TEXT PASSAGE:
+ + + + + + +

# Olympic souvenirs



## igglepop (5 August 2012)

Going to the parolympics with a friend and want to get my friend a gift when we go, is there any equestrian related gift and if so how much so i can plan.


----------



## Supertrooper (5 August 2012)

A friend who went to dressage on Thursday said they had clothing for sale but was all very expensive xx


----------



## partypremier (5 August 2012)

Most t shirts were £20, brollies £17, but I got a lapel jumping badge for £7 it has 2012 logo & rider jumping.  Nice momento which you could put on any riding or non riding coat.


----------



## Supertrooper (5 August 2012)

Did the tshirts that were £20 have a horse logo on at all?


----------



## stolensilver (5 August 2012)

Yes there are equestrian t shirts. I saw some in dark blue with line drawings of horses on them. Very smart. Although the souvenirs are more expensive than t shirts from Primark they are nice and special. I hate feeling ripped off but can cope with paying £20 for an Olympic t shirt.


----------



## partypremier (5 August 2012)

Yep the dark blue one as described would be the one to go for you pay more for official merchandise.  I bought my son a t shirt they are nice quality.


----------



## Supertrooper (5 August 2012)

Cool, my friends going on Thursday so may ask her to get me something, will prob go just for pin badge I think xx


----------



## igglepop (5 August 2012)

Thanks, all i can see on the website is the horrid logo ones.


----------



## CalllyH (5 August 2012)

I got a lovely key ring for seven quid and it's n equestrian one purple and gold but not the one on the website, it's nice

Some stuff was stupidly price, I'm going to buy a links of London bracelet from there Olympic collection instead


----------



## partypremier (5 August 2012)

They have venue  edition collections of merchandise, the tshirts are different at Greenwich to the website ones.


----------



## tasel (5 August 2012)

Just look here:

http://shop.london2012.com/on/deman...n-Site/default/Search-Show?q=equestrian&sz=20


----------



## LizzieJ (5 August 2012)

They do have loads of stuff that's not on the website at the venues too


----------



## CalllyH (5 August 2012)

+ + + + + + +

DATA SECTION:
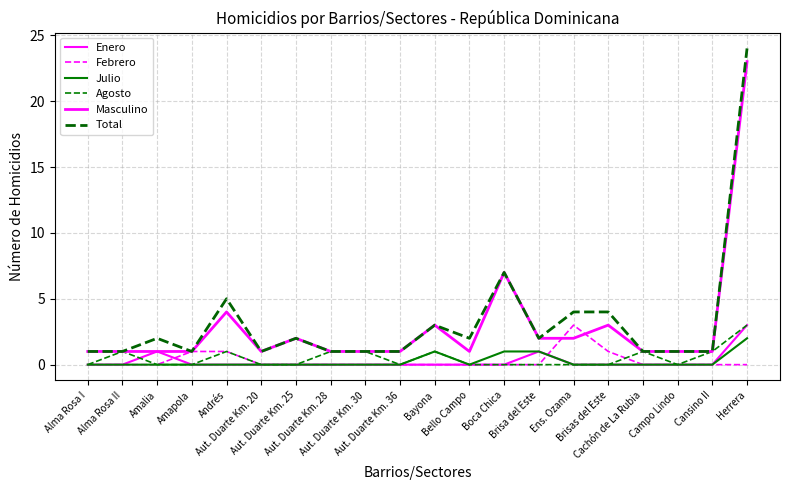

Reading right to left, transcribe all the data shown in this chart.

Enero: 3	0	0	0	0	0	1	0	0	0	0	0	0	0	0	0	0	1	0	0
Febrero: 0	0	0	0	1	3	0	0	0	0	0	0	0	0	0	1	1	0	0	0
Julio: 2	0	0	0	0	0	1	1	0	1	0	0	0	0	0	0	0	0	0	0
Agosto: 3	1	0	1	0	0	0	0	0	1	0	1	1	0	0	1	0	0	1	0
Masculino: 23	1	1	1	3	2	2	7	1	3	1	1	1	2	1	4	1	1	1	1
Total: 24	1	1	1	4	4	2	7	2	3	1	1	1	2	1	5	1	2	1	1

+ + + + + + +

TASK INSTRUCTIONS:
Update a passage of the Olympic souvenirs thread by replacing "gift" with "present" throughout. Begin at the words "Going to the" and stop after "i can plan.".

ANSWER SECTION:
Going to the parolympics with a friend and want to get my friend a present when we go, is there any equestrian related present and if so how much so i can plan.